Des modalités de remboursement adaptées aux investisseurs

Cette échéance se distingue par sa structure hybride, mêlant remboursement partiel du principal et paiement des coupons pour certaines tranches. Par exemple, les détenteurs de la tranche A recevront 10 580 FCFA par obligation, ventilés en 10 000 FCFA de capital et 580 FCFA d’intérêts. Pour la tranche B, le versement s’élève à 5 600 FCFA, avec 5 000 FCFA de principal et 600 FCFA de coupon. Les tranches C et D, à échéance plus lointaine, ne donnent droit qu’aux intérêts, soit respectivement 675 FCFA et 725 FCFA par titre. Cette approche reflète une stratégie d’emprunt adaptée aux attentes des investisseurs, privilégiant la flexibilité et la rémunération différenciée selon les maturités.

Cette organisation illustre l’évolution des techniques de financement obligataire au sein de la CEMAC, où les emprunts structurés en plusieurs tranches permettent d’ajuster les flux de trésorerie aux contraintes des souscripteurs.

Un succès historique pour le marché financier régional

L’émission initiale de 2023 avait permis au Cameroun de lever 176 milliards de FCFA, dépassant largement l’objectif initial de 150 milliards. Ce résultat marque la septième émission obligataire réussie par le pays sur le marché financier intégré de la sous-région et constitue la première opération à tranches multiples jamais expérimentée en Afrique centrale. Cette formule visait à diversifier les profils d’investisseurs en proposant des maturités variées, adaptées aux préférences de risque et aux besoins de liquidité des souscripteurs.

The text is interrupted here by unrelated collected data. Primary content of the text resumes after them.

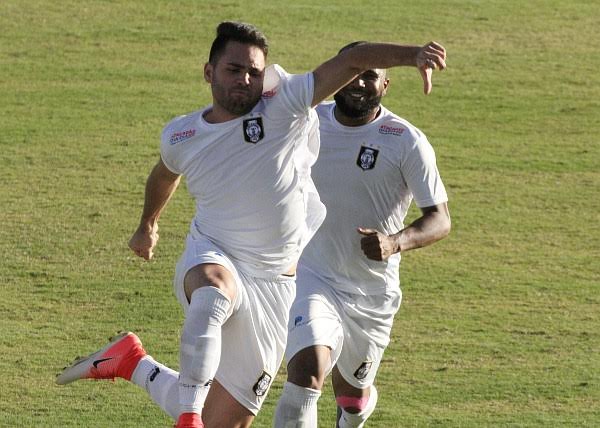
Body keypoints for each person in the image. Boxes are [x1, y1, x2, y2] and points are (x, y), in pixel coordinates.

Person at [56, 22, 447, 428]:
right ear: (209, 72)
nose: (244, 80)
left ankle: (133, 363)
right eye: (233, 69)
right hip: (215, 252)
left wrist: (412, 55)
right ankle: (188, 416)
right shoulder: (183, 133)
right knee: (213, 296)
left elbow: (351, 59)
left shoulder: (287, 105)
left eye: (254, 73)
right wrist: (147, 225)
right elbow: (163, 174)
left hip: (278, 284)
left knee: (227, 420)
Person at [273, 42, 451, 428]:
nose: (358, 82)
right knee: (306, 370)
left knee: (351, 397)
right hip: (311, 276)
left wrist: (394, 242)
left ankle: (356, 407)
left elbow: (440, 218)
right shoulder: (307, 120)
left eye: (369, 75)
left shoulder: (405, 140)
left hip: (371, 292)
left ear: (385, 85)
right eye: (353, 72)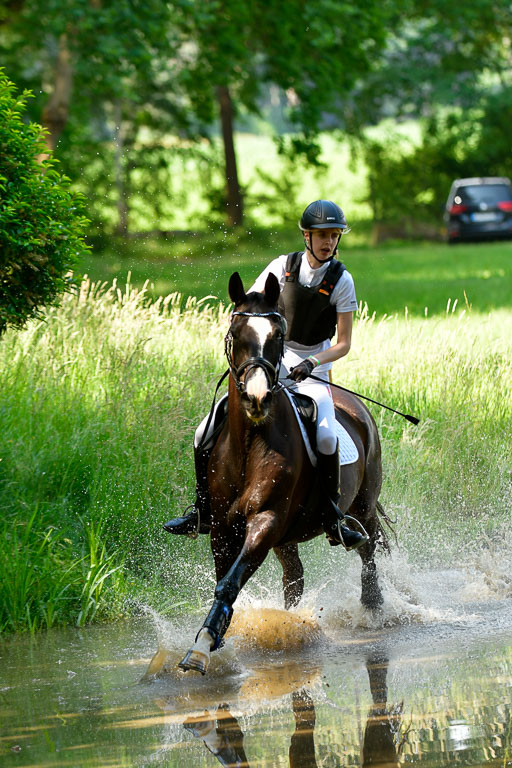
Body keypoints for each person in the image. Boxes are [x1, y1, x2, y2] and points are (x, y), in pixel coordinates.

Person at [164, 199, 367, 550]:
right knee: (203, 432)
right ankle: (201, 511)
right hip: (272, 359)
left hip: (315, 367)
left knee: (327, 439)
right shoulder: (281, 267)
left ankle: (334, 517)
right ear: (307, 236)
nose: (328, 242)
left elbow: (344, 343)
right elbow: (250, 307)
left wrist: (313, 363)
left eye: (334, 236)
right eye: (322, 235)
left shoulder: (342, 280)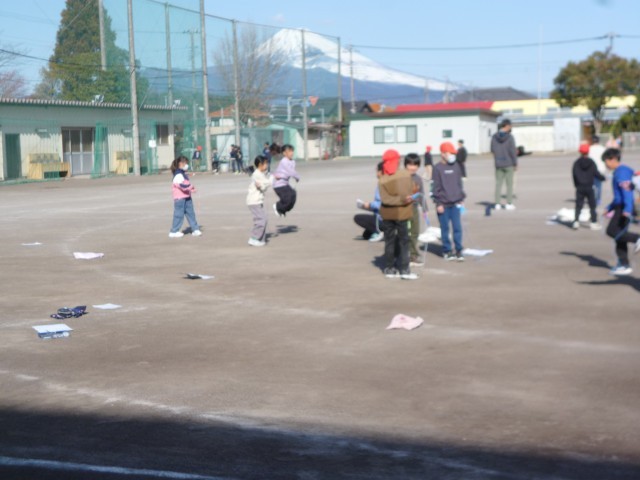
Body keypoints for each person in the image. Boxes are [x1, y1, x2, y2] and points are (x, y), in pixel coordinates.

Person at [378, 149, 418, 280]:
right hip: (403, 213)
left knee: (389, 241)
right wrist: (405, 199)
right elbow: (411, 191)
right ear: (397, 160)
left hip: (387, 214)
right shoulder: (405, 174)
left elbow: (385, 199)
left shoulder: (382, 179)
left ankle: (389, 268)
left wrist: (401, 198)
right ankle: (404, 270)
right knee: (404, 241)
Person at [602, 148, 640, 276]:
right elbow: (618, 196)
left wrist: (627, 209)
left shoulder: (621, 172)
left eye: (606, 161)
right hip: (620, 206)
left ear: (613, 159)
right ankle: (624, 264)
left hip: (623, 208)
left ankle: (637, 238)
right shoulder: (620, 171)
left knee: (612, 231)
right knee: (619, 236)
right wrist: (609, 207)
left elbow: (626, 192)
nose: (606, 164)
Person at [433, 142, 466, 261]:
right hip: (443, 205)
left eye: (453, 153)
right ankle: (447, 250)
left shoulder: (456, 166)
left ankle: (458, 250)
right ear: (443, 154)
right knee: (445, 229)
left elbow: (459, 183)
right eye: (450, 153)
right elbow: (435, 187)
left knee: (457, 228)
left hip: (455, 203)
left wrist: (461, 198)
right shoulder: (437, 168)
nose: (452, 155)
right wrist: (438, 203)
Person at [572, 143, 605, 230]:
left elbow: (574, 175)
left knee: (578, 205)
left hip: (580, 187)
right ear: (588, 152)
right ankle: (593, 222)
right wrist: (603, 178)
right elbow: (596, 173)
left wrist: (576, 185)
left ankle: (576, 222)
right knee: (592, 206)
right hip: (590, 187)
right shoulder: (591, 162)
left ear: (580, 151)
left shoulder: (576, 163)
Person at [169, 155, 202, 238]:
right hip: (180, 198)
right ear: (180, 163)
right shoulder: (178, 175)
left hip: (187, 196)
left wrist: (191, 189)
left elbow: (186, 184)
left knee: (191, 213)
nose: (187, 165)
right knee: (179, 214)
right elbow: (181, 186)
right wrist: (190, 187)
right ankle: (174, 231)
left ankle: (195, 229)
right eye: (185, 163)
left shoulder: (183, 174)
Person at [404, 153, 427, 267]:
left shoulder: (418, 178)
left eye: (415, 165)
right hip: (403, 209)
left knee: (415, 232)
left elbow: (421, 193)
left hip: (414, 208)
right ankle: (404, 255)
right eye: (410, 164)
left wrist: (424, 208)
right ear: (405, 165)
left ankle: (413, 255)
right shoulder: (402, 177)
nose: (412, 167)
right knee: (405, 232)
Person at [491, 119, 518, 210]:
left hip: (498, 163)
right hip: (508, 163)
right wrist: (515, 163)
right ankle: (509, 203)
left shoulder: (494, 137)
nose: (511, 128)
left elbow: (492, 149)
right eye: (510, 126)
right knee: (509, 184)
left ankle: (497, 203)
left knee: (498, 184)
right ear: (506, 126)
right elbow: (512, 151)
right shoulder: (510, 137)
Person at [354, 162, 384, 242]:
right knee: (366, 235)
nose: (376, 173)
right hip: (382, 217)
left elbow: (382, 204)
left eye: (377, 171)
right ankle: (380, 230)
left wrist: (369, 205)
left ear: (381, 172)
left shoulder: (382, 184)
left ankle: (381, 232)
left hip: (382, 219)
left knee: (357, 218)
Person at [246, 155, 272, 247]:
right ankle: (254, 238)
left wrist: (268, 178)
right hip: (254, 202)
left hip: (258, 201)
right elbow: (264, 186)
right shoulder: (257, 175)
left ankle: (260, 239)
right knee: (261, 220)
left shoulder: (260, 174)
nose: (267, 165)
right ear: (260, 164)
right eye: (265, 164)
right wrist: (271, 179)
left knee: (264, 219)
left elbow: (264, 184)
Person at [272, 144, 300, 217]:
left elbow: (292, 171)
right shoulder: (284, 161)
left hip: (285, 184)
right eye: (289, 151)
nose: (291, 153)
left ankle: (283, 210)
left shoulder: (293, 161)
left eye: (292, 151)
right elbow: (290, 171)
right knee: (288, 197)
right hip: (278, 184)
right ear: (284, 153)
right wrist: (297, 177)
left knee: (293, 194)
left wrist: (295, 178)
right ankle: (278, 206)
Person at [589, 135, 606, 205]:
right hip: (601, 169)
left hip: (591, 169)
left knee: (592, 185)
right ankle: (598, 199)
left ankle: (593, 198)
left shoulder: (590, 148)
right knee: (599, 185)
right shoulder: (603, 148)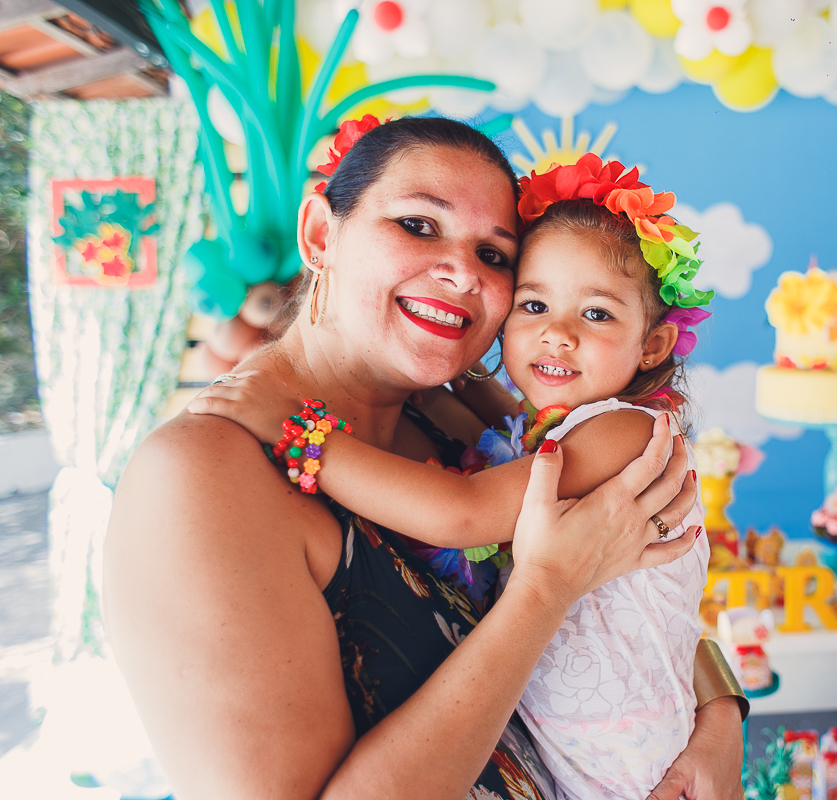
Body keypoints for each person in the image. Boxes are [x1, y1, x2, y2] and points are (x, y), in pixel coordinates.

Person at [103, 117, 746, 800]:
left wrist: (717, 713)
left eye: (495, 256)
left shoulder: (451, 413)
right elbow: (567, 576)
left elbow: (627, 600)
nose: (462, 272)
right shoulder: (203, 472)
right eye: (417, 225)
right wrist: (544, 589)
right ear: (322, 234)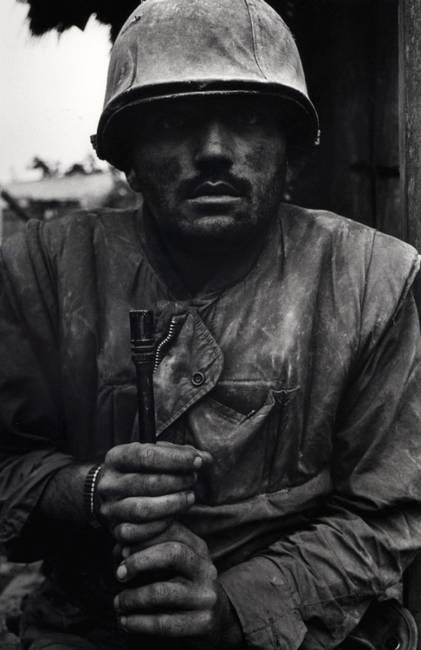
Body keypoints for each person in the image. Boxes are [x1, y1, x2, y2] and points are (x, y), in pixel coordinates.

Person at [1, 0, 421, 648]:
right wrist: (84, 491)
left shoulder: (371, 280)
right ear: (126, 157)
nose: (214, 151)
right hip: (93, 624)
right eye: (174, 121)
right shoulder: (39, 271)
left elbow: (386, 514)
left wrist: (238, 607)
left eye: (249, 119)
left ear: (293, 155)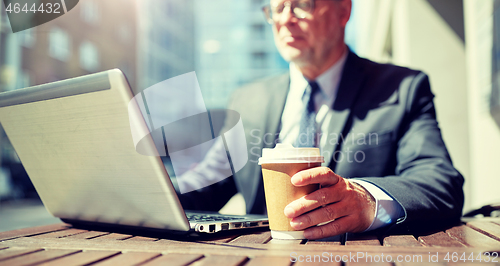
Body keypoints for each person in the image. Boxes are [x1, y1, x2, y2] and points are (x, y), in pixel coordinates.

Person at [179, 0, 464, 239]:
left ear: (343, 11)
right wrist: (148, 192)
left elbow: (438, 183)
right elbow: (206, 182)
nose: (286, 20)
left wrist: (368, 201)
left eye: (302, 5)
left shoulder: (402, 88)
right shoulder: (248, 99)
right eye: (277, 8)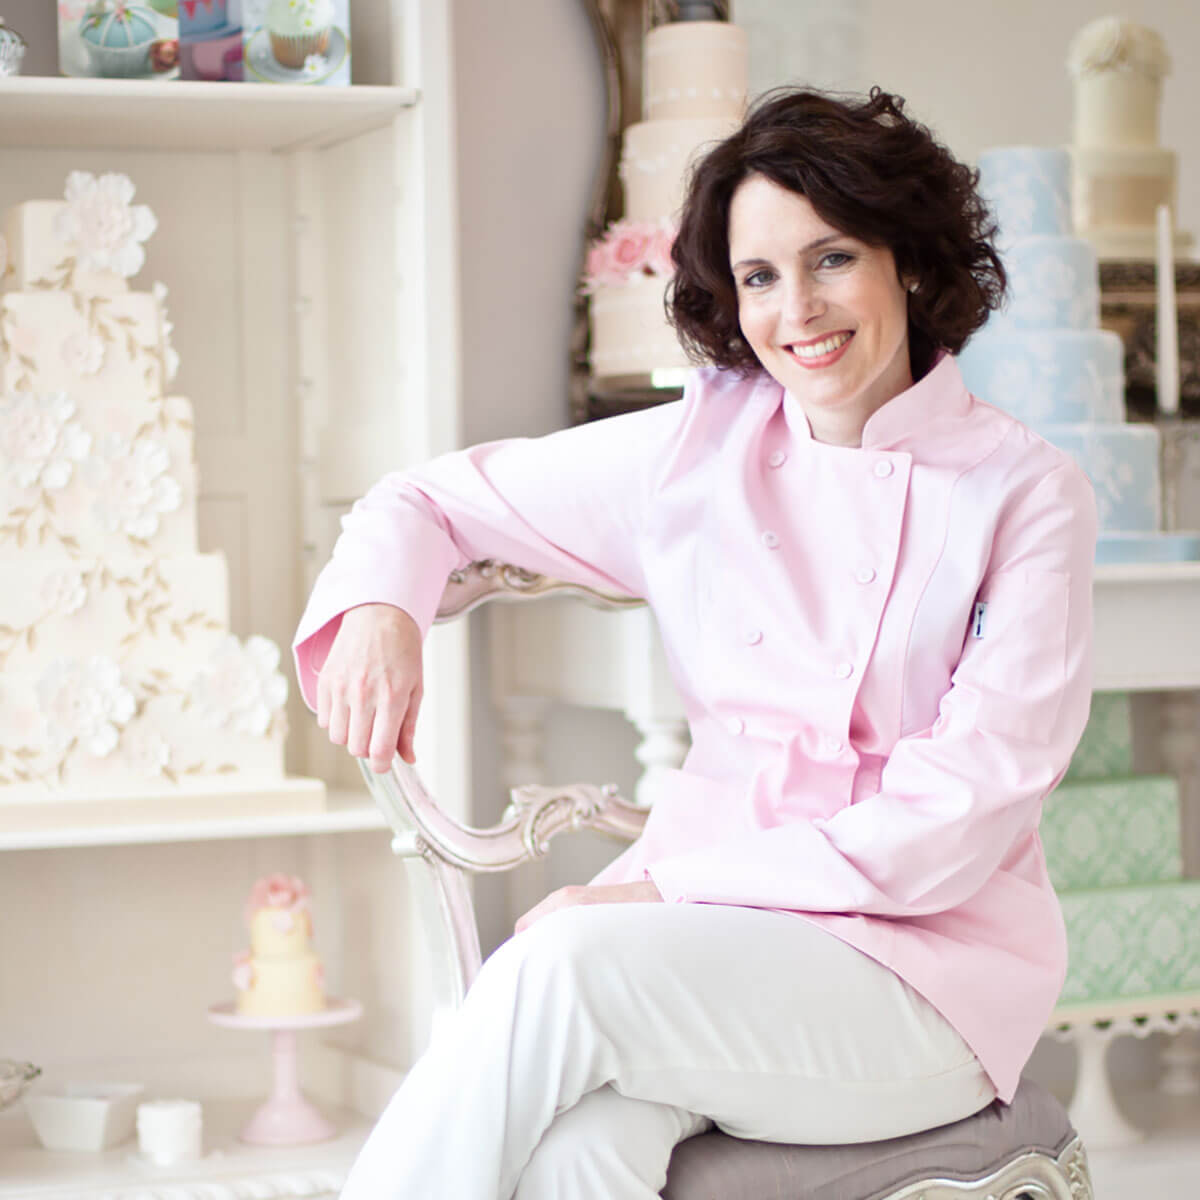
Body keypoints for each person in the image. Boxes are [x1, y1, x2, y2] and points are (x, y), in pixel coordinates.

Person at [293, 86, 1097, 1200]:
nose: (796, 310)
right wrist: (382, 609)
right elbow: (425, 501)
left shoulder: (1026, 492)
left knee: (558, 967)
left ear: (908, 260)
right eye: (758, 276)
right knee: (578, 1153)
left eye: (831, 259)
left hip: (926, 978)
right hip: (712, 950)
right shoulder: (706, 447)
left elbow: (957, 819)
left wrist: (663, 893)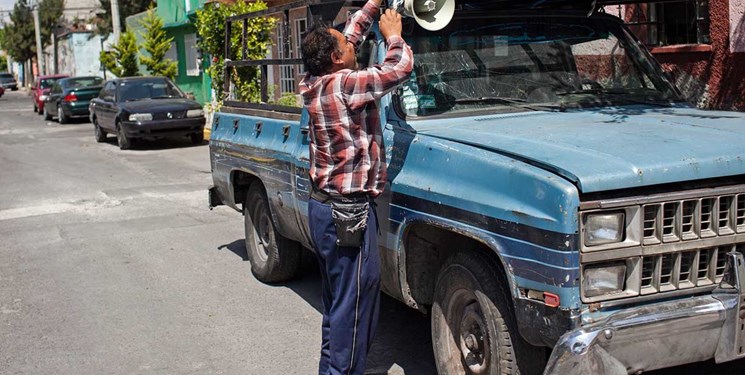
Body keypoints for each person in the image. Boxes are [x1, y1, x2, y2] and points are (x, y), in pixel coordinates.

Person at [299, 1, 413, 374]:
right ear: (336, 58)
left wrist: (372, 7)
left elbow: (348, 36)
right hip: (349, 213)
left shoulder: (312, 81)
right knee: (357, 304)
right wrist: (393, 35)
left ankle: (329, 370)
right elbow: (398, 68)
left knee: (338, 301)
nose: (353, 44)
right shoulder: (348, 84)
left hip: (322, 208)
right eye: (345, 46)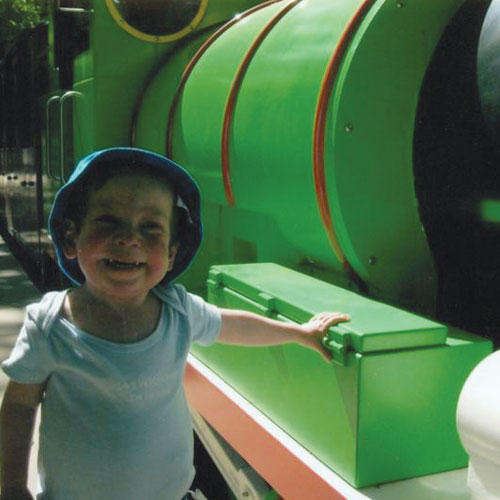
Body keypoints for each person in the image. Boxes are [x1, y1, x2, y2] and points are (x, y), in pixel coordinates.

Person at [0, 148, 350, 500]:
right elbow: (19, 405)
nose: (129, 238)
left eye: (150, 227)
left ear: (171, 253)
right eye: (108, 221)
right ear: (70, 238)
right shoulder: (49, 326)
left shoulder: (177, 310)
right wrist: (13, 486)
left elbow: (235, 326)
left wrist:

Malgré un contexte économique défavorable, marqué par une politique monétaire restrictive de la BEAC pour contenir l’inflation, cette opération a démontré sa résilience. En segmentant son offre, le Cameroun a offert aux investisseurs un choix entre des placements courts à rendement modéré et des engagements longs assortis de coupons plus attractifs. Le succès de la souscription a confirmé la pertinence de cette approche innovante.

Un enjeu de crédibilité pour les finances camerounaises

Pour les autorités camerounaises, le respect strict des échéances de remboursement revêt une importance stratégique. Il envoie un signal fort aux investisseurs régionaux, dont les décisions influencent directement les futures levées de fonds. Dans un contexte où les États de la CEMAC se tournent de plus en plus vers le marché obligataire pour financer leurs déficits et leurs projets d’investissement public, l’accès aux ressources s’est complexifié. Chaque paiement effectué à temps renforce la confiance dans la signature souveraine du Cameroun et élargit les marges de manœuvre pour les prochaines émissions.

Cette échéance met également en lumière l’importance croissante du service de la dette intérieure dans la gestion budgétaire du pays. Bien que cette solution offre une alternative aux financements externes, son coût reste étroitement lié aux conditions monétaires de la BEAC et à la perception du risque souverain par les investisseurs locaux. La régularité des paiements conditionne ainsi la capacité du Cameroun à mobiliser des fonds supplémentaires sur le marché régional.

L’équilibre entre les besoins de financement et la soutenabilité de la charge d’intérêts restera un défi clé pour les prochains exercices budgétaires. Cette opération confirme par ailleurs le rôle central joué par la BVMAC dans le financement des États de la sous-région.